Rewrite the listing below, changing each "common name" to "vernacular name" and leaving everything else the same.

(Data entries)
══════════

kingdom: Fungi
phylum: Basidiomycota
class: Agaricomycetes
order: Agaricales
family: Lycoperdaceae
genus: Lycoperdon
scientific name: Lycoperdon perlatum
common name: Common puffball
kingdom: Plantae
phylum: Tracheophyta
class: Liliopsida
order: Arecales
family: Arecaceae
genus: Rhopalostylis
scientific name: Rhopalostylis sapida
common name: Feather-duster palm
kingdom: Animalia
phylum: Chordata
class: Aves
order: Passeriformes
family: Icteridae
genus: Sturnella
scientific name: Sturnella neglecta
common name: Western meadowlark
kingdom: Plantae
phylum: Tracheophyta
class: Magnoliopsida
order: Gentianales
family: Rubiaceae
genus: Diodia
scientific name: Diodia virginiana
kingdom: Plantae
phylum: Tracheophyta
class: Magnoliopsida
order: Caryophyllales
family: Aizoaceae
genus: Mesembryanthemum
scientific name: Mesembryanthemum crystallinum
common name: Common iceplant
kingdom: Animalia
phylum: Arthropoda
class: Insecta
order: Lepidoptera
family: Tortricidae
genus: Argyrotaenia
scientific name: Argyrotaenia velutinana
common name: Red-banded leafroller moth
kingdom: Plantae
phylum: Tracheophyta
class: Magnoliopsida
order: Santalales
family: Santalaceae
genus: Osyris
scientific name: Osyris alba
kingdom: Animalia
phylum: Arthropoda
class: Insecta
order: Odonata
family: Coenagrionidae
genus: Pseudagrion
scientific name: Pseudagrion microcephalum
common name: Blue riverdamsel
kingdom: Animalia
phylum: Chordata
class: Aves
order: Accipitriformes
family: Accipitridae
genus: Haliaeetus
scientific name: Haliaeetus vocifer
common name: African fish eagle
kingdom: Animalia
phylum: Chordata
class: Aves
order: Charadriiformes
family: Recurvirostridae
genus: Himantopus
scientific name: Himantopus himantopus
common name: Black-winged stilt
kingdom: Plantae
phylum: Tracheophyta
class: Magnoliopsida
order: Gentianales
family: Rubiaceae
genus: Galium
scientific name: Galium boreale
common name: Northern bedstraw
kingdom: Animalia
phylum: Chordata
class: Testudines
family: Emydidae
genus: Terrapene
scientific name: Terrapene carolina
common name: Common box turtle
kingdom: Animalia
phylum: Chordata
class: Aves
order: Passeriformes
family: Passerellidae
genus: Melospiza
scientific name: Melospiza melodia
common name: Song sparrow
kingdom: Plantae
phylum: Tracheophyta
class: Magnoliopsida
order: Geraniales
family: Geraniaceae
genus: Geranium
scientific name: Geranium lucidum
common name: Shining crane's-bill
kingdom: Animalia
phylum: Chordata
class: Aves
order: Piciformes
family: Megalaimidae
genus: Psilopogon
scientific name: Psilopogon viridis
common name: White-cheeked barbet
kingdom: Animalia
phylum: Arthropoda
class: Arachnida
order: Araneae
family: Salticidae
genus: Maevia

══════════

■ THE RESPONSE ■
kingdom: Fungi
phylum: Basidiomycota
class: Agaricomycetes
order: Agaricales
family: Lycoperdaceae
genus: Lycoperdon
scientific name: Lycoperdon perlatum
vernacular name: Common puffball
kingdom: Plantae
phylum: Tracheophyta
class: Liliopsida
order: Arecales
family: Arecaceae
genus: Rhopalostylis
scientific name: Rhopalostylis sapida
vernacular name: Feather-duster palm
kingdom: Animalia
phylum: Chordata
class: Aves
order: Passeriformes
family: Icteridae
genus: Sturnella
scientific name: Sturnella neglecta
vernacular name: Western meadowlark
kingdom: Plantae
phylum: Tracheophyta
class: Magnoliopsida
order: Gentianales
family: Rubiaceae
genus: Diodia
scientific name: Diodia virginiana
kingdom: Plantae
phylum: Tracheophyta
class: Magnoliopsida
order: Caryophyllales
family: Aizoaceae
genus: Mesembryanthemum
scientific name: Mesembryanthemum crystallinum
vernacular name: Common iceplant
kingdom: Animalia
phylum: Arthropoda
class: Insecta
order: Lepidoptera
family: Tortricidae
genus: Argyrotaenia
scientific name: Argyrotaenia velutinana
vernacular name: Red-banded leafroller moth
kingdom: Plantae
phylum: Tracheophyta
class: Magnoliopsida
order: Santalales
family: Santalaceae
genus: Osyris
scientific name: Osyris alba
kingdom: Animalia
phylum: Arthropoda
class: Insecta
order: Odonata
family: Coenagrionidae
genus: Pseudagrion
scientific name: Pseudagrion microcephalum
vernacular name: Blue riverdamsel
kingdom: Animalia
phylum: Chordata
class: Aves
order: Accipitriformes
family: Accipitridae
genus: Haliaeetus
scientific name: Haliaeetus vocifer
vernacular name: African fish eagle
kingdom: Animalia
phylum: Chordata
class: Aves
order: Charadriiformes
family: Recurvirostridae
genus: Himantopus
scientific name: Himantopus himantopus
vernacular name: Black-winged stilt
kingdom: Plantae
phylum: Tracheophyta
class: Magnoliopsida
order: Gentianales
family: Rubiaceae
genus: Galium
scientific name: Galium boreale
vernacular name: Northern bedstraw
kingdom: Animalia
phylum: Chordata
class: Testudines
family: Emydidae
genus: Terrapene
scientific name: Terrapene carolina
vernacular name: Common box turtle
kingdom: Animalia
phylum: Chordata
class: Aves
order: Passeriformes
family: Passerellidae
genus: Melospiza
scientific name: Melospiza melodia
vernacular name: Song sparrow
kingdom: Plantae
phylum: Tracheophyta
class: Magnoliopsida
order: Geraniales
family: Geraniaceae
genus: Geranium
scientific name: Geranium lucidum
vernacular name: Shining crane's-bill
kingdom: Animalia
phylum: Chordata
class: Aves
order: Piciformes
family: Megalaimidae
genus: Psilopogon
scientific name: Psilopogon viridis
vernacular name: White-cheeked barbet
kingdom: Animalia
phylum: Arthropoda
class: Arachnida
order: Araneae
family: Salticidae
genus: Maevia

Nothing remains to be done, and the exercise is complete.